Mr. Mayer said, “That’s the magic of Ayo.”
Mr. Grimes, who calls Ms. Casel a mentor, said she is “a young legend.” When he was 14, Mr. Grimes’s mother used to drive him from High Point, N.C., to New York to take Ms. Casel’s tap classes at Steps on Broadway.
“It’s full circle,” he said of their “Funny Girl” collaboration.
For Mr. Mayer, modernizing “Funny Girl” has meant inviting overlooked influences. “All of the artists in the room are very committed to creating a show that is responsive to the moment we’re living in,” he said.
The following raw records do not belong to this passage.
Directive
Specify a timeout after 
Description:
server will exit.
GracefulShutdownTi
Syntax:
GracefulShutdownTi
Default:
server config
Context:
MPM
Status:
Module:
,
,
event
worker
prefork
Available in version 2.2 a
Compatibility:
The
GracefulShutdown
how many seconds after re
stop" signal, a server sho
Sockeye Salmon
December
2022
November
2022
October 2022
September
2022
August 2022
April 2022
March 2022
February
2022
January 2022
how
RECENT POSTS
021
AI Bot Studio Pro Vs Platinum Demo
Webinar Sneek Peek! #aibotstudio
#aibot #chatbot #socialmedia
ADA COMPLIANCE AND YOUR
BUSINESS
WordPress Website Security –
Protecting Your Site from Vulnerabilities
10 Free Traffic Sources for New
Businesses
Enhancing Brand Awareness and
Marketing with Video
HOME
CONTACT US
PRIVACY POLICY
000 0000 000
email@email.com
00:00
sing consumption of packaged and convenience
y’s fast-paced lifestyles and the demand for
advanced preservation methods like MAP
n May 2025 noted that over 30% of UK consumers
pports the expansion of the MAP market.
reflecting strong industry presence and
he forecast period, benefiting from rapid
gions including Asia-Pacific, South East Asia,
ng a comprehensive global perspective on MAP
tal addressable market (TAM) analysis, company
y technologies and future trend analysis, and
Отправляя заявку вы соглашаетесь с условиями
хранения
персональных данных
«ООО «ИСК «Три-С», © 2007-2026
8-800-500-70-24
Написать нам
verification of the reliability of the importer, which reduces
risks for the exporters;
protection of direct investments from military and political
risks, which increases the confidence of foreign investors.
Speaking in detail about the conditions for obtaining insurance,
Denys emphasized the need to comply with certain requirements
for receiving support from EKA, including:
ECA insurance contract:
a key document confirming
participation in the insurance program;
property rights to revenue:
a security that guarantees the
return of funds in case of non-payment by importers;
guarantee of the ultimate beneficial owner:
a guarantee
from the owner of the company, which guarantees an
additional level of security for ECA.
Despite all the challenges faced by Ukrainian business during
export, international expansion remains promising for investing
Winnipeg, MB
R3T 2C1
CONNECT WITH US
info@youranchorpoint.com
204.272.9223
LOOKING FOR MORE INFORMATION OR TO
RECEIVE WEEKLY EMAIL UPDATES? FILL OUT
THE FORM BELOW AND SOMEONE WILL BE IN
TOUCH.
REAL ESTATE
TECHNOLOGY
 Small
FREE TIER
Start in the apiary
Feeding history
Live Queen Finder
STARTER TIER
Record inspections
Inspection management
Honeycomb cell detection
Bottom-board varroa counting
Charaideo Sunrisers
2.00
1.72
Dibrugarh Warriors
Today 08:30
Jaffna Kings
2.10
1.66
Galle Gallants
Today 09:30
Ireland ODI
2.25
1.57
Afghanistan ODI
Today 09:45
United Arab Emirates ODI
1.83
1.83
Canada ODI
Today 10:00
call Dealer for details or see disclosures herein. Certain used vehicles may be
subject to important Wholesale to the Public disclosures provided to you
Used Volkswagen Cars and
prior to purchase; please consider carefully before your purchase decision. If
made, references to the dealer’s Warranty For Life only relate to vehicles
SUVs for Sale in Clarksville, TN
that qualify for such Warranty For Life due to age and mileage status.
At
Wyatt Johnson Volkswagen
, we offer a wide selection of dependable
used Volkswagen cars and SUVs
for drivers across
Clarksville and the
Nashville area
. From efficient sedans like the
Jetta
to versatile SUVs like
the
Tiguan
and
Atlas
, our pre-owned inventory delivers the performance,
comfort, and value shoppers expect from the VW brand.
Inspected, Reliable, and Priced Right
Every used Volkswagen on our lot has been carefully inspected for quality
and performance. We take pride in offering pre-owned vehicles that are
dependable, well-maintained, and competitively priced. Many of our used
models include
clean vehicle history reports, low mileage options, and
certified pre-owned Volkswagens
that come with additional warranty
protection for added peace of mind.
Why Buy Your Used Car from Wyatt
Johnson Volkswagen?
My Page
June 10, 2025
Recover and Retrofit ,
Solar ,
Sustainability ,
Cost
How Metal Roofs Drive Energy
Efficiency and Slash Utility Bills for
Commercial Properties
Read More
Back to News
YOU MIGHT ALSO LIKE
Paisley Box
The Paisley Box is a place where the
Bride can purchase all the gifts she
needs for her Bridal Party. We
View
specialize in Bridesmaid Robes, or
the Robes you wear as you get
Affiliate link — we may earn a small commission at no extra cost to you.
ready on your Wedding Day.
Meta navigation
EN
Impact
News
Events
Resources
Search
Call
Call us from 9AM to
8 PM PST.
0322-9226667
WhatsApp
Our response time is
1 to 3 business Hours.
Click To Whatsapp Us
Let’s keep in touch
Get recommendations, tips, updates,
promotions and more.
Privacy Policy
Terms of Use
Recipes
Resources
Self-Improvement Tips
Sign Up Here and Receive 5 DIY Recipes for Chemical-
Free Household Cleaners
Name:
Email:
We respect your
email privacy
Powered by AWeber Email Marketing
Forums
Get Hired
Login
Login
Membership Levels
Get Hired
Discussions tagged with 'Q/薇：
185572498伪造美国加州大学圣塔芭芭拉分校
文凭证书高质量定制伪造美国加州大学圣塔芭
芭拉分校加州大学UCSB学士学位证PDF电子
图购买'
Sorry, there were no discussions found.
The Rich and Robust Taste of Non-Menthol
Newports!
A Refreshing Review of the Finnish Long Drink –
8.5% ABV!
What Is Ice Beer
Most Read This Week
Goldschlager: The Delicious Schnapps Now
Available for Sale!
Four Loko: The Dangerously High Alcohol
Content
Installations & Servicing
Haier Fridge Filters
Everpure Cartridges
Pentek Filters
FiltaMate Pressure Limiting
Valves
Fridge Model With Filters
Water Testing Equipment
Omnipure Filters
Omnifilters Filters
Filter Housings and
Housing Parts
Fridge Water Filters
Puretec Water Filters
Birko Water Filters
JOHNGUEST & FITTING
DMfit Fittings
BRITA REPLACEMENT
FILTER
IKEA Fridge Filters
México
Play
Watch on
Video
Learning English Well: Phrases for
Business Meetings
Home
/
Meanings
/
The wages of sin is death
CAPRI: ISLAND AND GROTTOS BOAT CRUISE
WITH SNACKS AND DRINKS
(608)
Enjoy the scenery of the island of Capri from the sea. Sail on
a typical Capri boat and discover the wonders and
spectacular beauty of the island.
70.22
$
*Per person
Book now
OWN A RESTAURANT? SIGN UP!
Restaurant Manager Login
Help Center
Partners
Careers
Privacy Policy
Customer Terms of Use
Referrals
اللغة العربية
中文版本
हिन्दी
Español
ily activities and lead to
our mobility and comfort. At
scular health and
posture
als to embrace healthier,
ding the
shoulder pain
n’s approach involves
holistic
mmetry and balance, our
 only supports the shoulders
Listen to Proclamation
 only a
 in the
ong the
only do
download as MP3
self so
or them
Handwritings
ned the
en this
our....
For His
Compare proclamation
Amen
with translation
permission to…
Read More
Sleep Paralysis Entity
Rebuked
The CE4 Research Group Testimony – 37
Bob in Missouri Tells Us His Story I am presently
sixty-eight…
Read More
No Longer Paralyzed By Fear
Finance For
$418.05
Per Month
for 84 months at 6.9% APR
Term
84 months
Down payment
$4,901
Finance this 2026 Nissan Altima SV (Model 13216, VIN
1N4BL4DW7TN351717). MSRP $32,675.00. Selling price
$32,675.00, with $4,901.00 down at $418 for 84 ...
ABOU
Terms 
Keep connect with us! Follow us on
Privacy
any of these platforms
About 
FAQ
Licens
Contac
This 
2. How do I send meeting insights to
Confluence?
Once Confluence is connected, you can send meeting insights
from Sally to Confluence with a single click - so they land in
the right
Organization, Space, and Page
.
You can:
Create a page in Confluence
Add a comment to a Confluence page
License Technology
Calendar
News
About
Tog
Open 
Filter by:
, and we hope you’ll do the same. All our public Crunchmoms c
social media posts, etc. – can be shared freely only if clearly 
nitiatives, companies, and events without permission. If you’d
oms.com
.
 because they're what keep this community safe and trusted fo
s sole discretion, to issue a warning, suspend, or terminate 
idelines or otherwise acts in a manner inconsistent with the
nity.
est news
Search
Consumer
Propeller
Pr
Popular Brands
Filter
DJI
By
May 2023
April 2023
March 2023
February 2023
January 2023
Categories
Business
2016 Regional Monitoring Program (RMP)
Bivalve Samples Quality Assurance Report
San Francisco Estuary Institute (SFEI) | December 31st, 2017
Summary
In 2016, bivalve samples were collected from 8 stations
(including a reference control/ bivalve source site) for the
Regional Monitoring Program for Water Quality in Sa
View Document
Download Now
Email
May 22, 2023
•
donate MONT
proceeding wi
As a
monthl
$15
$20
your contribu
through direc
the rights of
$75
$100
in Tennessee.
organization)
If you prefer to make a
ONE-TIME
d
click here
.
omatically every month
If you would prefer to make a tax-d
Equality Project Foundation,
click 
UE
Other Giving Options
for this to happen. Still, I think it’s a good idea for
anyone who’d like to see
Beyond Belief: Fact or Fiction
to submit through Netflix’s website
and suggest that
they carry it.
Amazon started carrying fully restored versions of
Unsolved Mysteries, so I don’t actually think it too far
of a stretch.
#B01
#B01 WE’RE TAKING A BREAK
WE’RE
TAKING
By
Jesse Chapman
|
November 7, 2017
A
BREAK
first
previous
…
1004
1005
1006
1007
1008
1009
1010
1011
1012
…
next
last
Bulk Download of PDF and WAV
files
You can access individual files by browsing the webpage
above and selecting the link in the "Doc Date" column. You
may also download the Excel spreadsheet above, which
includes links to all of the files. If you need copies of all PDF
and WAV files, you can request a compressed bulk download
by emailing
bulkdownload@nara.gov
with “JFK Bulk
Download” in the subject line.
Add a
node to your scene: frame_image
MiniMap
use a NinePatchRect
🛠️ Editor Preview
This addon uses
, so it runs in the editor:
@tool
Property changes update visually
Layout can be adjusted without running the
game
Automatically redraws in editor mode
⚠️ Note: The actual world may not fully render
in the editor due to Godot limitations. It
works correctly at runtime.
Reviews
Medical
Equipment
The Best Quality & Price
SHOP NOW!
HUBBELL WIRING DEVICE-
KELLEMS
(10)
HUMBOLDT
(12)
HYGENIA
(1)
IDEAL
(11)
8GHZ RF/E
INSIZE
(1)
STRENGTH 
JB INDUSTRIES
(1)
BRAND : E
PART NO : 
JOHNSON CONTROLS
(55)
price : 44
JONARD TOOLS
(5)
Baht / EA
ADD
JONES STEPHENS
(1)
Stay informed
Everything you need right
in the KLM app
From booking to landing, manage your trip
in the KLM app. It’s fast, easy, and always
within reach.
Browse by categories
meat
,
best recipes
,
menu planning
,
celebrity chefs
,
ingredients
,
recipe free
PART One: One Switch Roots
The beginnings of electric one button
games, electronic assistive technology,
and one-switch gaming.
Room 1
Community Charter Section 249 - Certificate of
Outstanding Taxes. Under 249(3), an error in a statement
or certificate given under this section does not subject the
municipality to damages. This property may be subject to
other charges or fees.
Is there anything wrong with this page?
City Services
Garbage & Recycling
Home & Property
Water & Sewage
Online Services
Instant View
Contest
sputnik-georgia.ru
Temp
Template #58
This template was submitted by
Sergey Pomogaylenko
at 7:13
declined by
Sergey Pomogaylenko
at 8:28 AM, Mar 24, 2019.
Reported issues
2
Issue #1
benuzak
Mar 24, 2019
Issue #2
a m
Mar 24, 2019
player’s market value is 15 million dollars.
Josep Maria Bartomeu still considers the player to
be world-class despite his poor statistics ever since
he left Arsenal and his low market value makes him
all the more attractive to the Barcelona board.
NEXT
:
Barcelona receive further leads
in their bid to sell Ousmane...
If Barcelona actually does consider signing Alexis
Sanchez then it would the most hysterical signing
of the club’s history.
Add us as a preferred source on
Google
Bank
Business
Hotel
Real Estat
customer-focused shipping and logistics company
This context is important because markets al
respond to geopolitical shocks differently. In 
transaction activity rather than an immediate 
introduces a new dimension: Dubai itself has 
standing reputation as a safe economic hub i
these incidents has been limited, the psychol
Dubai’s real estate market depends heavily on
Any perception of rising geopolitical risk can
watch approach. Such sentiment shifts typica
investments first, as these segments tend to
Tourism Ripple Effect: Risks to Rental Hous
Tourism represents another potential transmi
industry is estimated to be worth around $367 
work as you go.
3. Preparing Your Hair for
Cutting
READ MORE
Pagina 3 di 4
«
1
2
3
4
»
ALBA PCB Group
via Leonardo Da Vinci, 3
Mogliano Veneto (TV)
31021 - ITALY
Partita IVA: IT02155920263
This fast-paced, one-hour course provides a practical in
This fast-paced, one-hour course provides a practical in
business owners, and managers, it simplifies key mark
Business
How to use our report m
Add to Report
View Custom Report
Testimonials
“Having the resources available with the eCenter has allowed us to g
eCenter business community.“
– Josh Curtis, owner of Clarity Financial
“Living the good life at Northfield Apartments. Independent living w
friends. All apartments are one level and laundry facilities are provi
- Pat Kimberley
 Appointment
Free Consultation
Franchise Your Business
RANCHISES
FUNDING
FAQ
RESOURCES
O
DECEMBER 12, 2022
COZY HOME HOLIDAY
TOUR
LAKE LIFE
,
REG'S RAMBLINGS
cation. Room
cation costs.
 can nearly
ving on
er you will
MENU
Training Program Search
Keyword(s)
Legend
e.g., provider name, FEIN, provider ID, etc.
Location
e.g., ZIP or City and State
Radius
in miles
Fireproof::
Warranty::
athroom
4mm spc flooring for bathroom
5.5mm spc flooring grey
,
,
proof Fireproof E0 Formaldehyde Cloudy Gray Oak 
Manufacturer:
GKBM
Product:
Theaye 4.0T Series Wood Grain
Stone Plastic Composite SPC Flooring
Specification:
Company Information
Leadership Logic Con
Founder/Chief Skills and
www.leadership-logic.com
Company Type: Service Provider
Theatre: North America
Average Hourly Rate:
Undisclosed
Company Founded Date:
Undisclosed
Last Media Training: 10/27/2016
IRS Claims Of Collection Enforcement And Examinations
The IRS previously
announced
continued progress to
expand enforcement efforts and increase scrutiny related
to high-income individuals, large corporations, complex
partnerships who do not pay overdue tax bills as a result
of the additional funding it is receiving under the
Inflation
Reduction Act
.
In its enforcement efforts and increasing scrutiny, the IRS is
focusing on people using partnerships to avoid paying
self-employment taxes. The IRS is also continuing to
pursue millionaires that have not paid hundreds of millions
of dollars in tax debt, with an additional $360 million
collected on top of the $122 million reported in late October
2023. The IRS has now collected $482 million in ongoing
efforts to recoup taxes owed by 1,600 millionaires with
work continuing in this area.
Ms. Casel and others make the show “inherently contemporary,” said Torya Beard, the assistant director of the production, who is also Ms. Casel’s wife. “Who tells the story, what we hold in our bodies when we sing, when we dance, when we laugh.”
The choreography in the show may well create a splashy, mainstream moment for tap, the dancing itself becoming a star alongside Ms. Feldstein.
“Beanie is fearless,” Ms. Casel wrote in an email. “When she’s dancing, I see pure joy in her expression. I know that feeling.” (In a behind-the-scenes video posted to Instagram, Ms. Feldstein said her favorite part of rehearsals was watching Ms. Casel teach “Rat Tat Tat Tat.” “It’s the most extraordinary tap dancing I’ve ever seen in my whole life,” she says in the video.)
In lieu of a biography in the “Funny Girl” Playbill, Ms. Casel gives thanks to “the tap dancing women who paved the way for this moment,” including Ms. LeGon, Ms. Bright and Ms. Pitts, carrying the memory of her foremothers.
“My name being on that poster means that they are there with me as well,” she said.